The l-network match is the only difference between the two 1/2 wave
antennas, in the future I will correct this and finalize the tests... the
difference in the matches could be responsible for the difference in
expected results.
Right now, it actually looks to me, from the above--that the "1/4
physical, 1/2 wave electrical (quarter/half)" antenna was and is
exhibiting properties of both a 1/4 and a 1/2 wave antenna. This is the
main reason I tossed out this "antenna problem" here, to see others
reactions and draw from their experience.

Warmest regards

"Buck" wrote in message
...

On Sun, 20 Mar 2005 18:26:42 -0800, "John Smith"
wrote:






My question(s):

For an example, on the 10 meter band:
If I take a 28" whip and mount it at the end of helical wound coil
(wound on
1" diameter form), where the "wire length" of the coil, PLUS, the length
of
the whip (28" + coil wire length) is equal to 1/2 wavelength (electrical
length)--BUT, the overall physical length of the antenna (top, tip of
whip
to base of helical wound coil) is 1/4 wavelength, what would the
radiation
pattern of such an antenna be?

Would it favor the pattern of a 1/4 or 1/2 wave antenna--or, would the
pattern be a compromise between the two--or, would the pattern be
totally
unrelated to either?

What could I expect the impedance of such an antenna be?
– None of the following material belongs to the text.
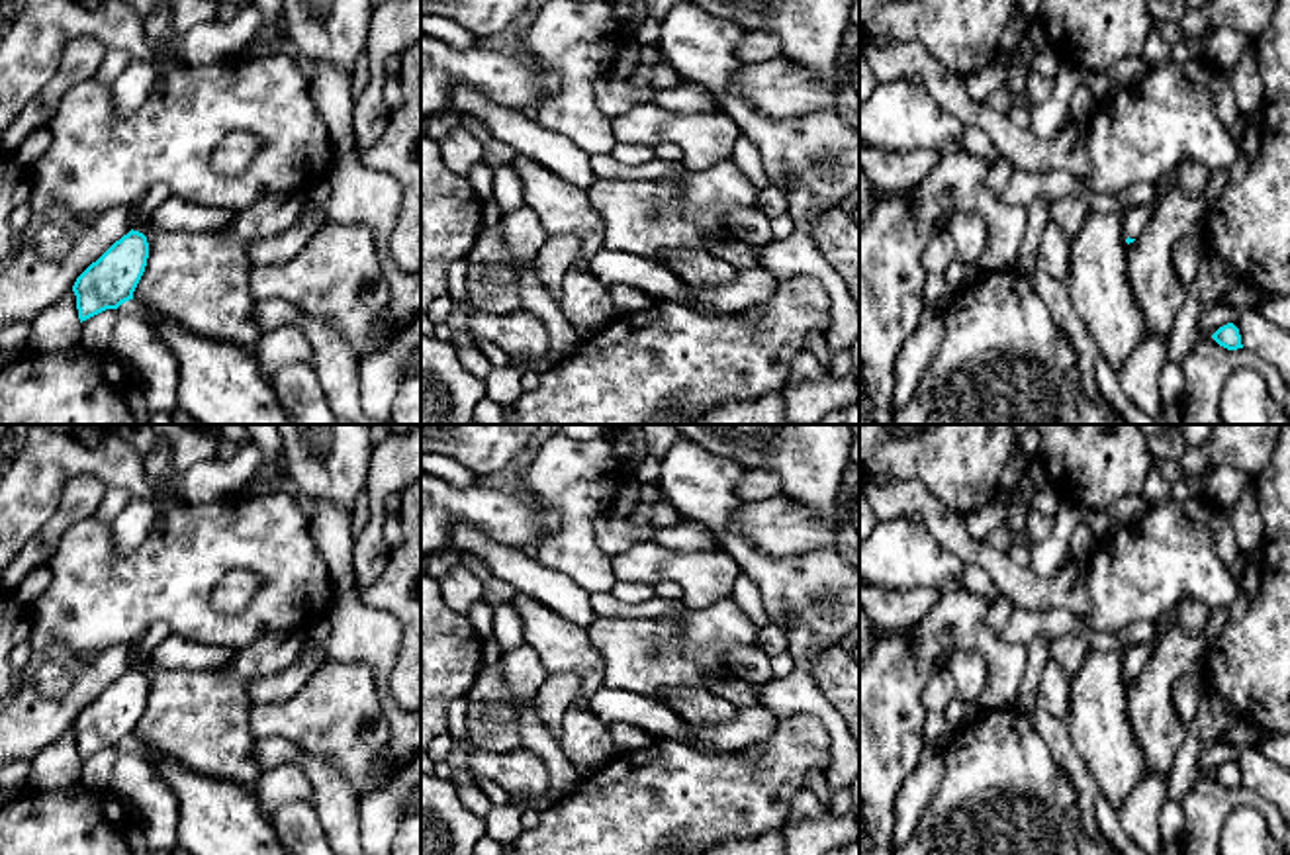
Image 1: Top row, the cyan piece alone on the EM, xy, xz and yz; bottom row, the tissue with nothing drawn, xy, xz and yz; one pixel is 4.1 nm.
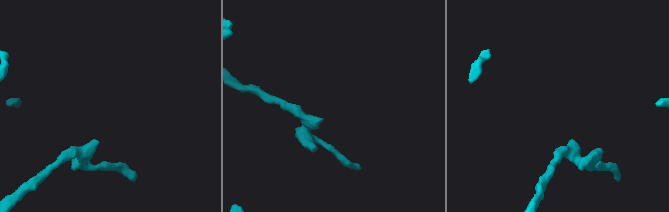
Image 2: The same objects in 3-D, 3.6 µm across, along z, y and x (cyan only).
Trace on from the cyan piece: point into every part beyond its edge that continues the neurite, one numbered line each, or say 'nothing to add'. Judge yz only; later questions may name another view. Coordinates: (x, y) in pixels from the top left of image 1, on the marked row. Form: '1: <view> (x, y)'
1: yz (1138, 218)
Would the
reactance be capacitive or inductive? What would be the best way to
provide
a match to 50 ohm coax from such an antenna?
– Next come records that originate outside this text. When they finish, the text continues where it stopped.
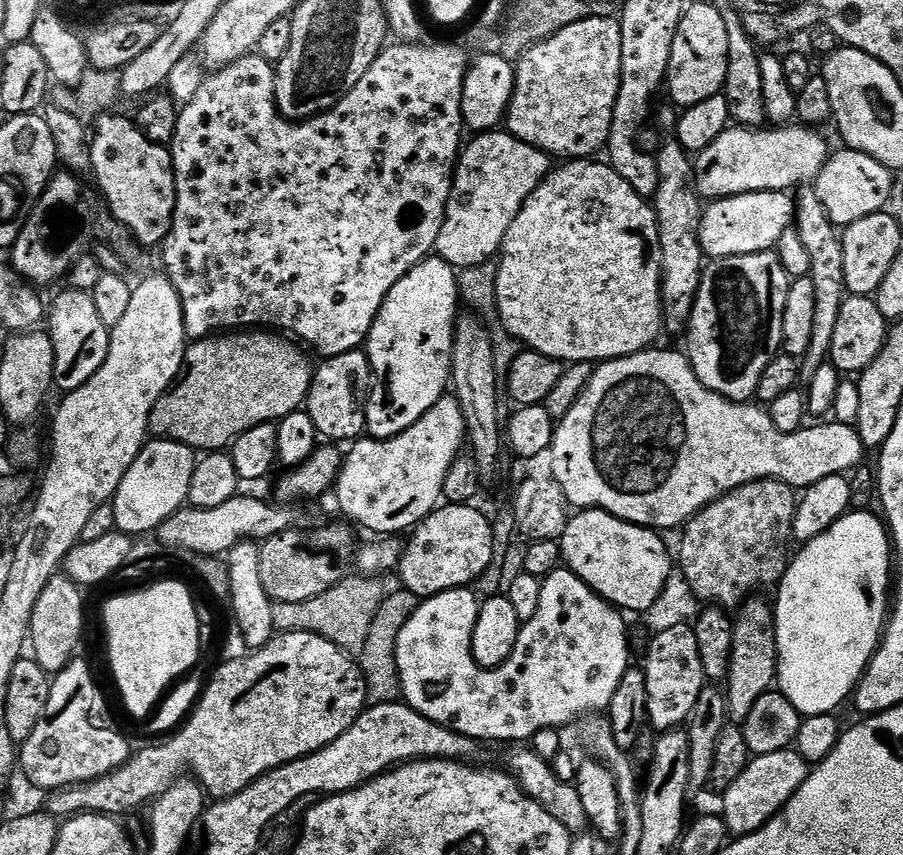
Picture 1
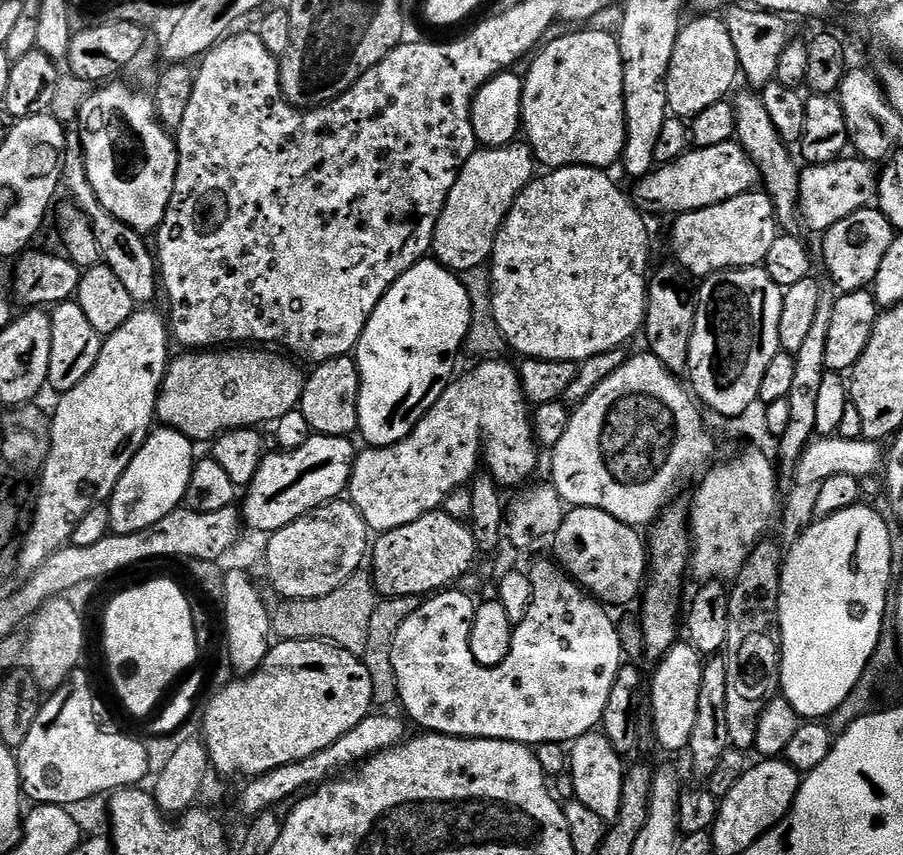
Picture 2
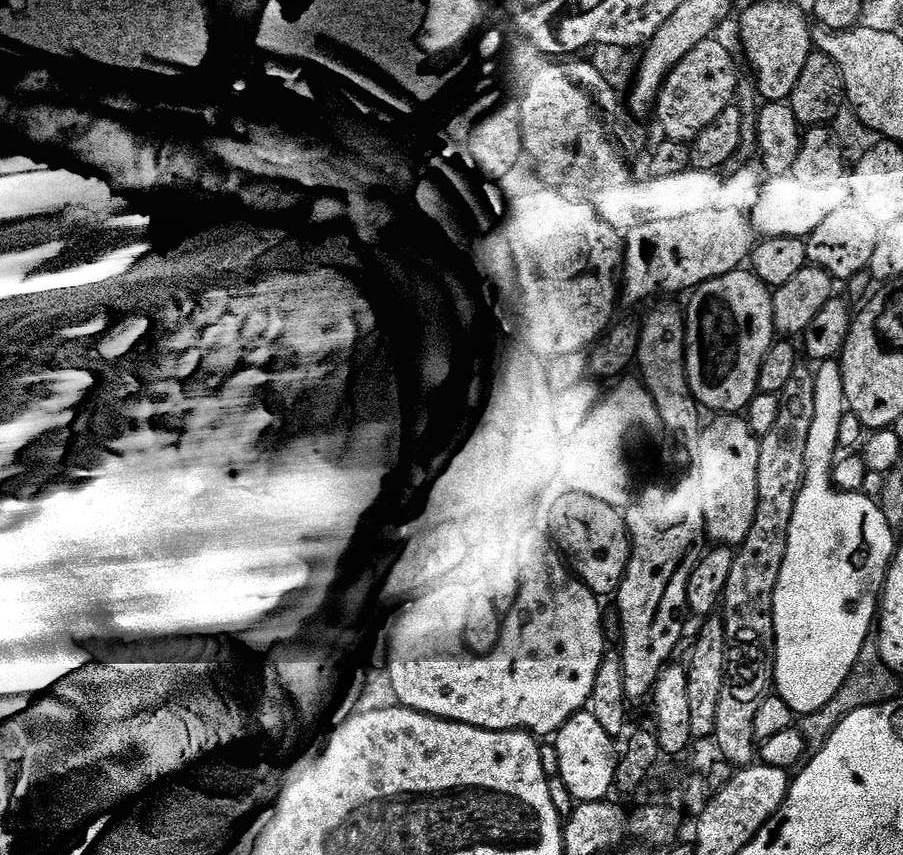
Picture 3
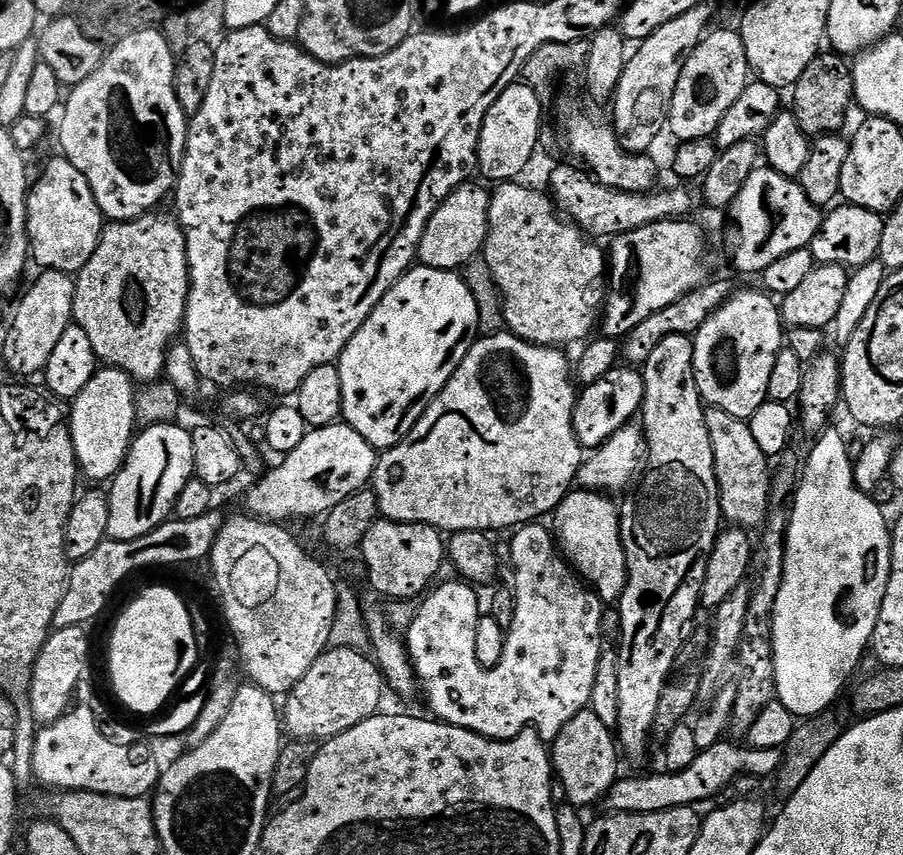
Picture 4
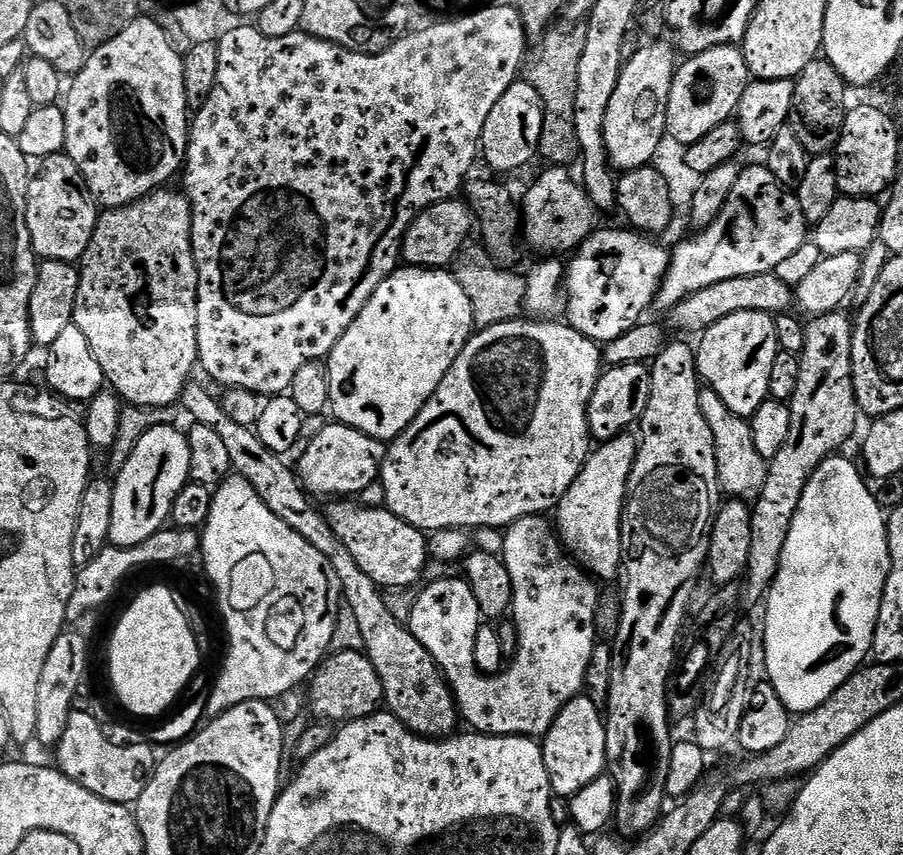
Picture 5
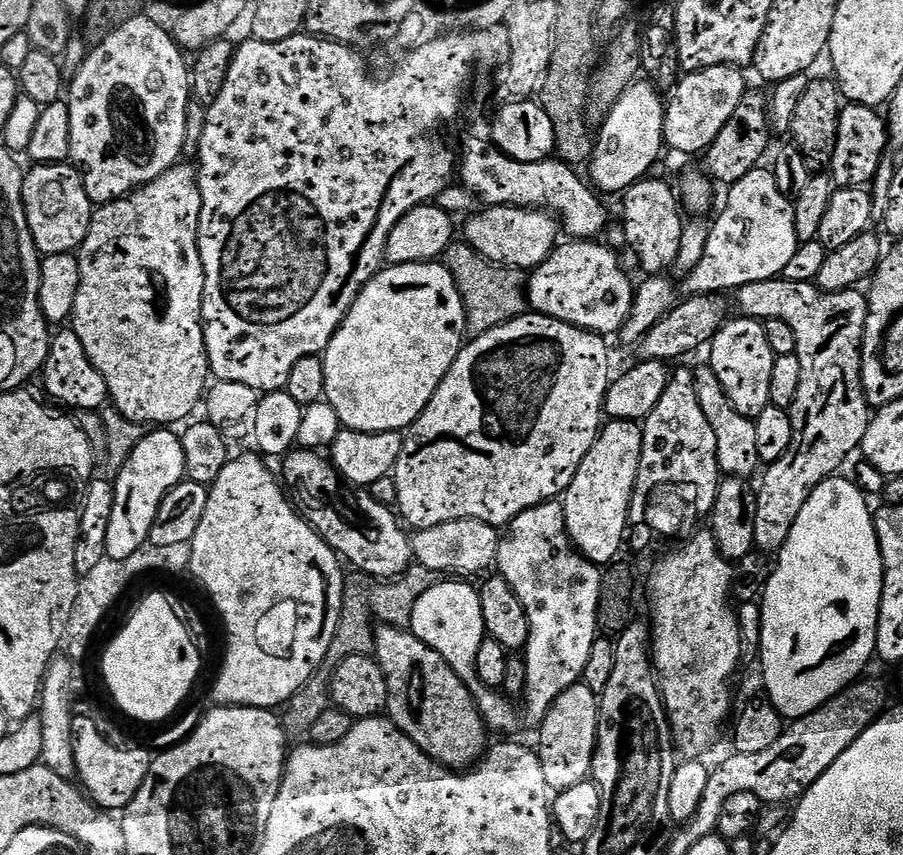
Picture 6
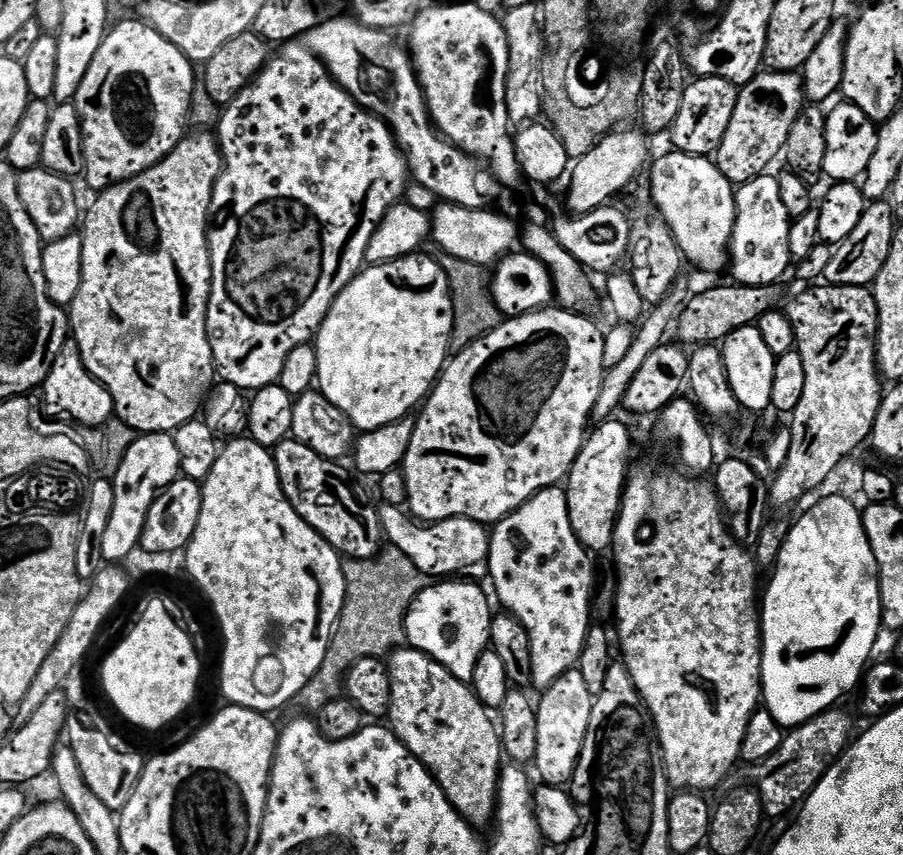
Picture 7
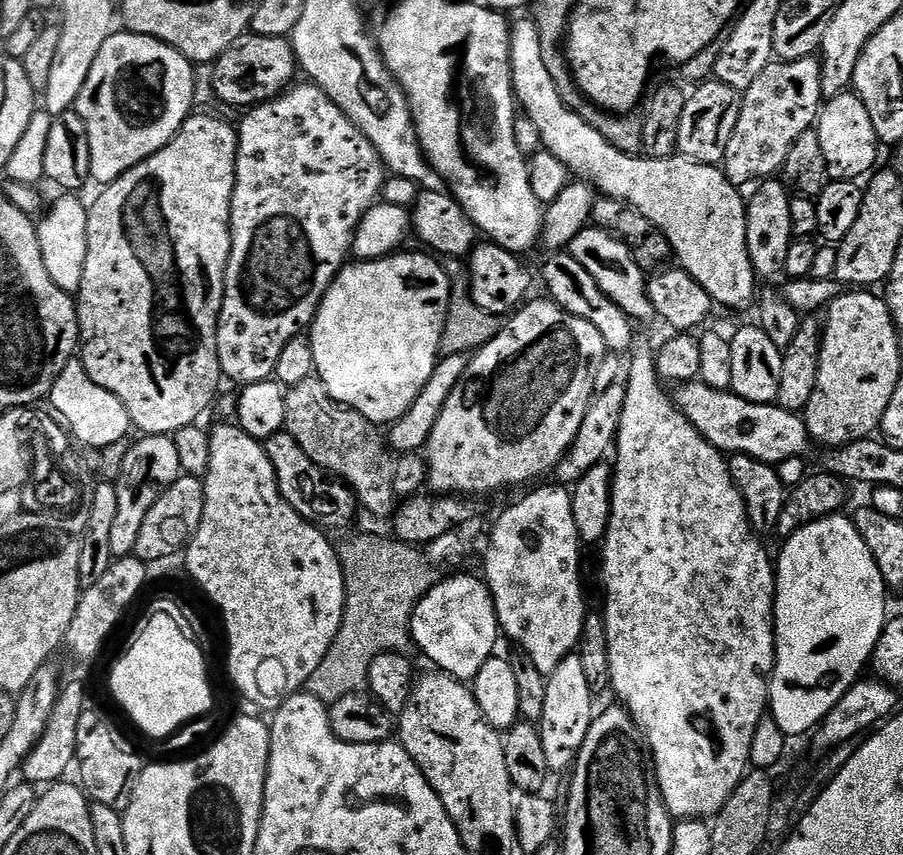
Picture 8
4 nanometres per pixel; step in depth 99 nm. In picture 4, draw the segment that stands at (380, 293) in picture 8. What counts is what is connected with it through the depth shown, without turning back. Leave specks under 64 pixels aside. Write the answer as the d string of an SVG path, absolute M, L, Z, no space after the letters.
M423 266L409 268L400 277L400 281L384 295L382 302L378 302L378 306L372 311L370 318L366 318L366 322L358 330L358 334L354 334L354 338L350 338L346 350L340 355L338 367L342 374L343 423L349 424L354 430L358 430L358 434L362 434L362 438L366 438L366 442L370 442L370 446L377 450L392 448L398 442L402 442L402 438L406 438L406 434L410 434L410 430L416 425L422 413L426 411L431 400L443 390L446 382L450 382L454 370L458 370L462 358L466 358L466 354L476 343L479 332L480 315L478 314L478 306L474 302L474 294L470 294L470 290L464 284L463 275L457 274L455 271L447 272L441 268L426 268Z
What software is available to model such an antenna?

Thanks in advance,
warmest regards



EZNec will model your antenna. As for the antenna, I believe that the
shortened 1/2 wave antenna will radiate with less effect than a
stretched 1/2 wave, but possibly better than a 1/4 wave. How much?
That depends on the coil and the matching network pending losses.

Good luck,
Buck
N4PGW

--
73 for now
Buck
N4PGW